[Opening INFORMATION SHOWN section]
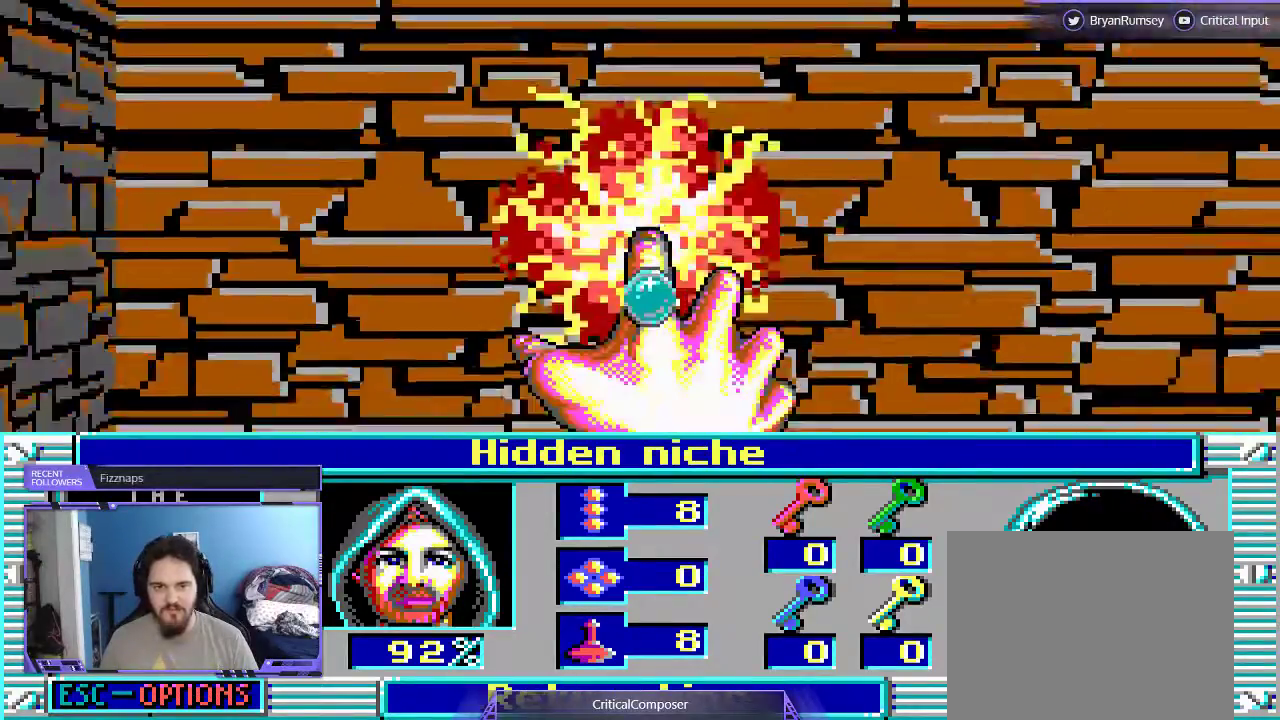
{"dt_ms": 500, "buttons": ["R2", "DPAD_RIGHT"], "events": [[100, "R2", "up"], [167, "DPAD_RIGHT", "down"], [200, "R2", "down"], [333, "R2", "up"], [433, "R2", "down"]]}
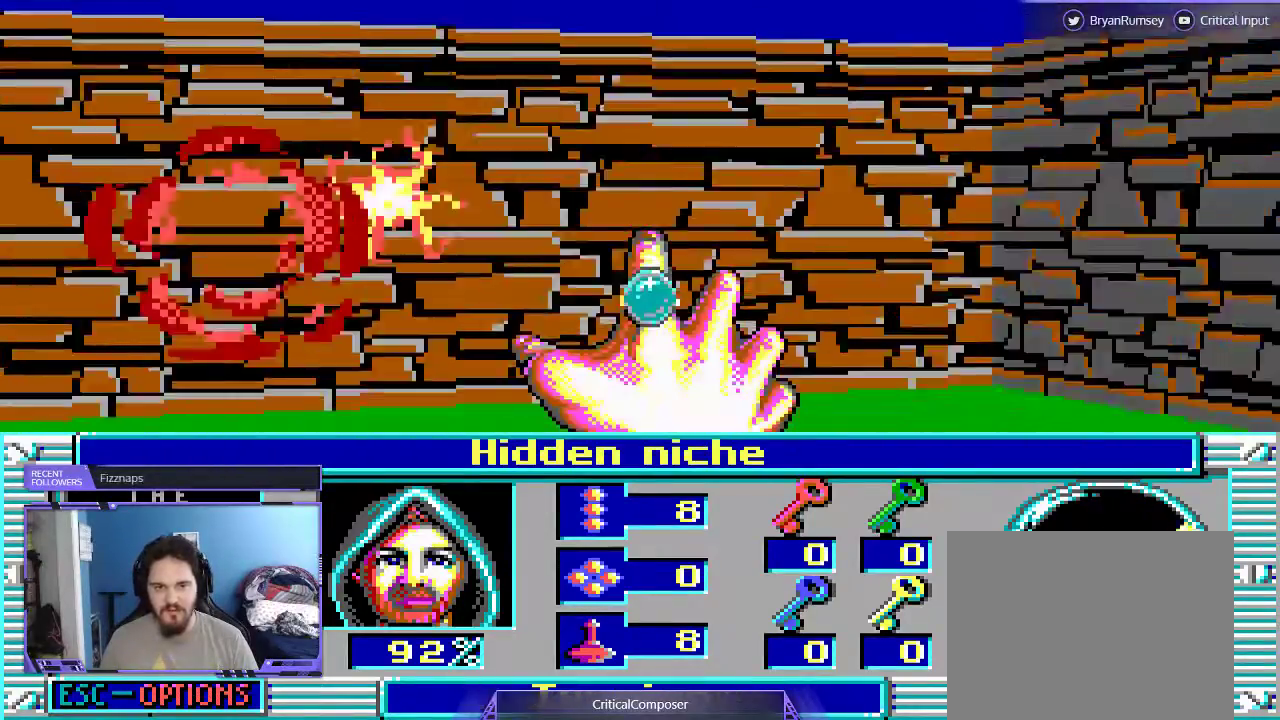
{"dt_ms": 500, "buttons": ["DPAD_RIGHT"], "events": [[67, "R2", "up"], [167, "R2", "down"], [300, "R2", "up"], [367, "R2", "down"], [467, "R2", "up"]]}
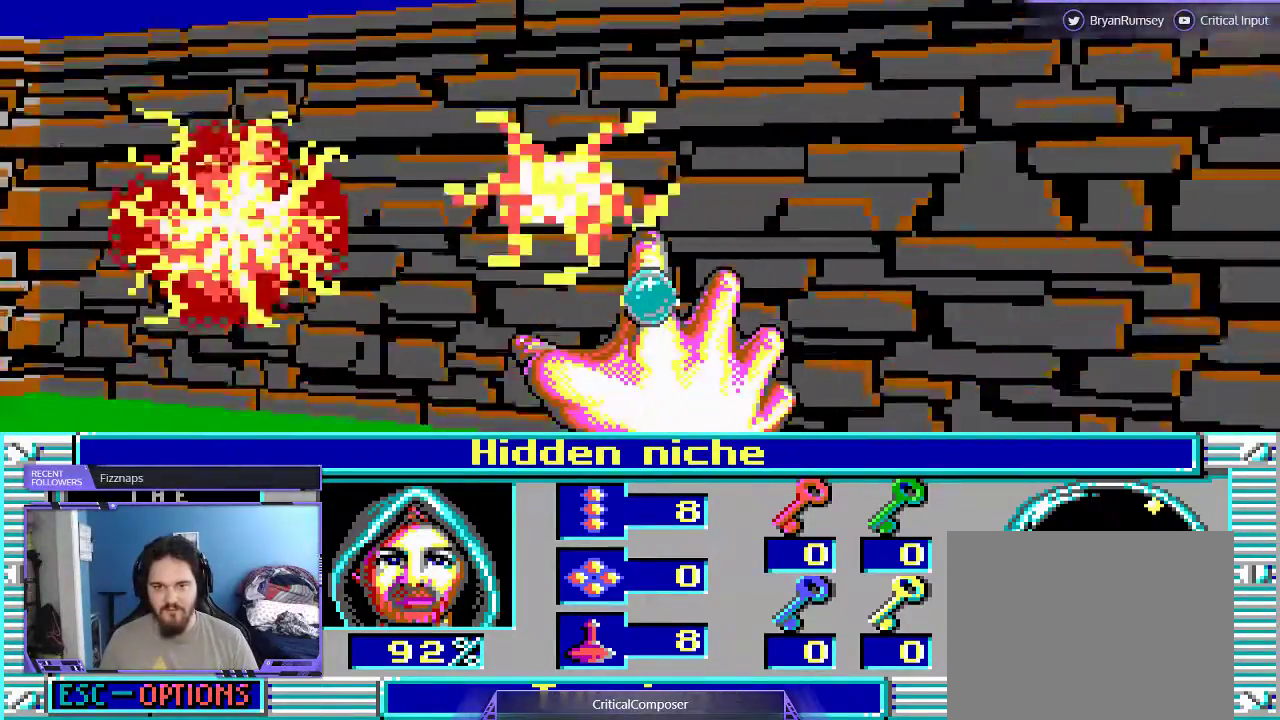
{"dt_ms": 500, "buttons": ["R2", "DPAD_RIGHT"], "events": [[100, "R2", "down"], [167, "R2", "up"], [267, "R2", "down"], [367, "R2", "up"], [500, "R2", "down"]]}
[Closing INFORMATION SHOWN section]
- TASK BRIEF: Repeat the material above exactly; pictures do not belong in the copy.

- SOLUTION TO THIS PROBLEM:
{"dt_ms": 500, "buttons": ["R2", "DPAD_RIGHT"], "events": [[100, "R2", "up"], [167, "DPAD_RIGHT", "down"], [200, "R2", "down"], [333, "R2", "up"], [433, "R2", "down"]]}
{"dt_ms": 500, "buttons": ["DPAD_RIGHT"], "events": [[67, "R2", "up"], [167, "R2", "down"], [300, "R2", "up"], [367, "R2", "down"], [467, "R2", "up"]]}
{"dt_ms": 500, "buttons": ["R2", "DPAD_RIGHT"], "events": [[100, "R2", "down"], [167, "R2", "up"], [267, "R2", "down"], [367, "R2", "up"], [500, "R2", "down"]]}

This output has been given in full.